Data entries
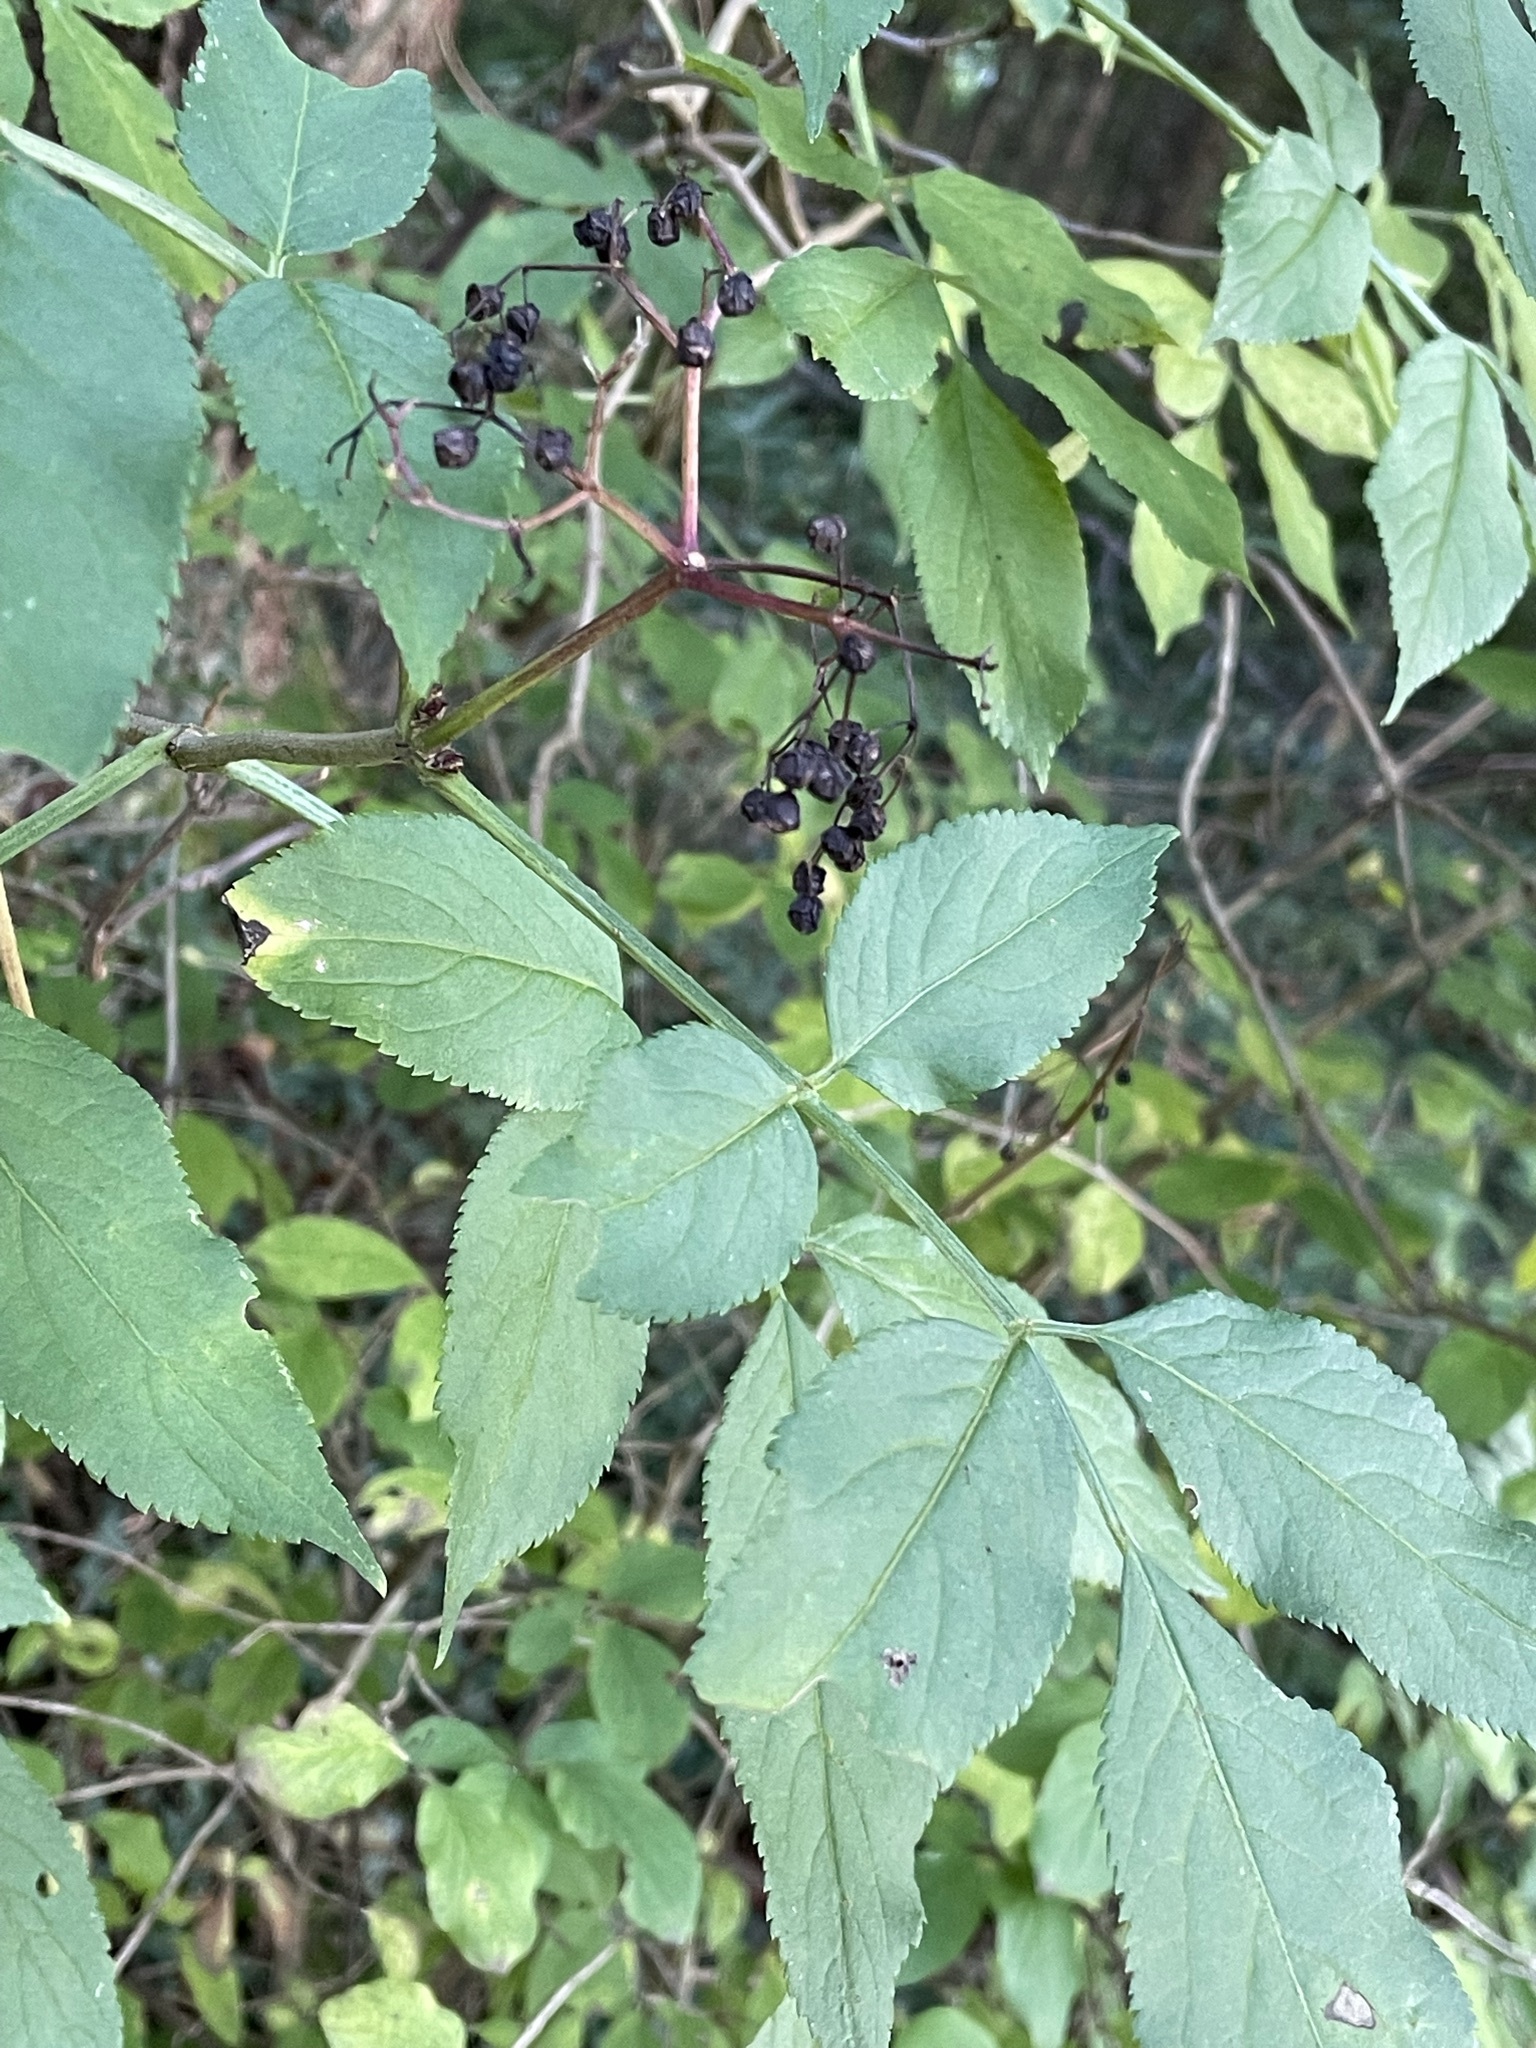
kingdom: Plantae
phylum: Tracheophyta
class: Magnoliopsida
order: Dipsacales
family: Viburnaceae
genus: Sambucus
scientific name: Sambucus nigra
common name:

INSTRUCTION
Lay out the lines from the one containing "phylum: Tracheophyta" through the end of the records as a numbered list, leaving out any blank lines.

RESULT FOR THIS TASK
1. phylum: Tracheophyta
2. class: Magnoliopsida
3. order: Dipsacales
4. family: Viburnaceae
5. genus: Sambucus
6. scientific name: Sambucus nigra
7. common name:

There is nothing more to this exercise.